Data to process>
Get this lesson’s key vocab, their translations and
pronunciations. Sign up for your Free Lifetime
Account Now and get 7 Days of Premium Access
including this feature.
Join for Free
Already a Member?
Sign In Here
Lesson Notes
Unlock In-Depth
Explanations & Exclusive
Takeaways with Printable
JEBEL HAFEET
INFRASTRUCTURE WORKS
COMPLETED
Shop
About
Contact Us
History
...
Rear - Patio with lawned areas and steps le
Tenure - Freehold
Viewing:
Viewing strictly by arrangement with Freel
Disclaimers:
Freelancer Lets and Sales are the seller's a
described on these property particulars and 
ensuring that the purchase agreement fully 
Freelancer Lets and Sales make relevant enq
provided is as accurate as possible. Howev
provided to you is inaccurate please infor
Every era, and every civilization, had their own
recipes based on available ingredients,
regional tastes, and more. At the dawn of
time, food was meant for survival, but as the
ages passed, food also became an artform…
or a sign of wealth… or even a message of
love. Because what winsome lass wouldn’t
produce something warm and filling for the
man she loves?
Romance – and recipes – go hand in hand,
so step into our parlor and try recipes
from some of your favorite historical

Task item> Give the lines starting at the one containing "Get this lesson’s" and ending at the one containing "Unlock In-Depth" as a JSON list of strings, one string per line, with blank lines omitted.

Written response>
[
  "Get this lesson’s key vocab, their translations and",
  "pronunciations. Sign up for your Free Lifetime",
  "Account Now and get 7 Days of Premium Access",
  "including this feature.",
  "Join for Free",
  "Already a Member?",
  "Sign In Here",
  "Lesson Notes",
  "Unlock In-Depth"
]